Considérant que le recul du trait de côte n'était pas un phénomène connu lors de l'élaboration de la loi Littoral, considérant que la dimension de catastrophe naturelle liée à l'accélération de l'érosion justifie la mobilisation du fonds Barnier, considérant que l'affaire du « Signal » n'a que trop duré, les membres du groupe LaREM - et je vais étonner certains d'entre vous - voteront ce texte. (Applaudissements sur tous les bancs, sinon sur ceux des groupes RDSE et CRCE)
M. Guillaume Gontard . - Merci au groupe socialiste de cette initiative : il s'agit de la troisième tentative, après la proposition de loi du 30 janvier dernier sur le développement durable des territoires littoraux. Il y a urgence, Madame la Ministre ! Réglons ce problème et, chiche, travaillons sur un texte plus large. L'État est responsable de la situation et doit protéger les citoyens - qui se sentent, dans le cas du « Signal », abandonnés par les pouvoirs publics.
Nous ne pouvons plus renvoyer la question de l'impact du trait de côte aux générations futures. Imaginons un système d'indemnisation plus large. Les moyens du fonds Barnier se réduisent alors que ses missions augmentent. La loi de finances pour 2018 a prévu le plafonnement de sa taxe affectée à hauteur de 137 millions d'euros. Ce montant est très inférieur aux dépenses constatées ces dernières années ; en moyenne, 178 millions d'euros
Il faudra reprendre la discussion que nous avions entamée lors de l'examen de la proposition de loi sur le développement des territoires littoraux. Il y a urgence : le territoire français a perdu 2 600 hectares ces dernières années, soit l'équivalent de 3 600 terrains de football. Le réchauffement climatique n'est pas un problème de demain mais d'aujourd'hui. Le groupe CRCE votera ce texte. (Applaudissements sur les bancs des groupes CRCE et SOCR ; M. Jérôme Bignon applaudit également.)

> **TÂCHES À RÉALISER**
**a.** Veuillez reproduire tel quel le passage de l'extrait commençant à « M. Guillaume Gontard » et se terminant à « les pouvoirs publics. ».
**b.** D'après l'extrait, à quel montant la loi de finances pour 2018 a-t-elle plafonné la taxe affectée au fonds Barnier ?
Les données ne sont pas nécessaires.

> **DONNÉES FOURNIES**
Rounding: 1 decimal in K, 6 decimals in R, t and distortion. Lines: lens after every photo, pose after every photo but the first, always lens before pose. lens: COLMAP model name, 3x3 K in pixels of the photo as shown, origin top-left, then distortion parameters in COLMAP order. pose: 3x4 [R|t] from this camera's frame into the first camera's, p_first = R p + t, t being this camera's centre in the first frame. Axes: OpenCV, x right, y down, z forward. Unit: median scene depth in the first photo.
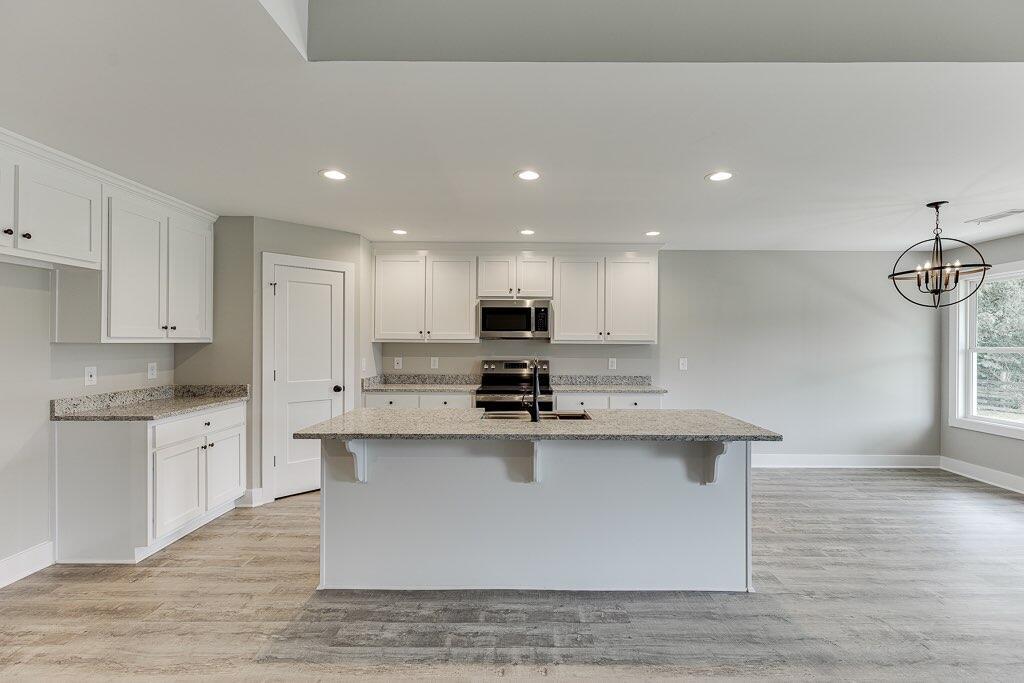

> **SOLUTIONS**
**a.**
M. Guillaume Gontard . - Merci au groupe socialiste de cette initiative : il s'agit de la troisième tentative, après la proposition de loi du 30 janvier dernier sur le développement durable des territoires littoraux. Il y a urgence, Madame la Ministre ! Réglons ce problème et, chiche, travaillons sur un texte plus large. L'État est responsable de la situation et doit protéger les citoyens - qui se sentent, dans le cas du « Signal », abandonnés par les pouvoirs publics.

**b.** 137 millions d'euros.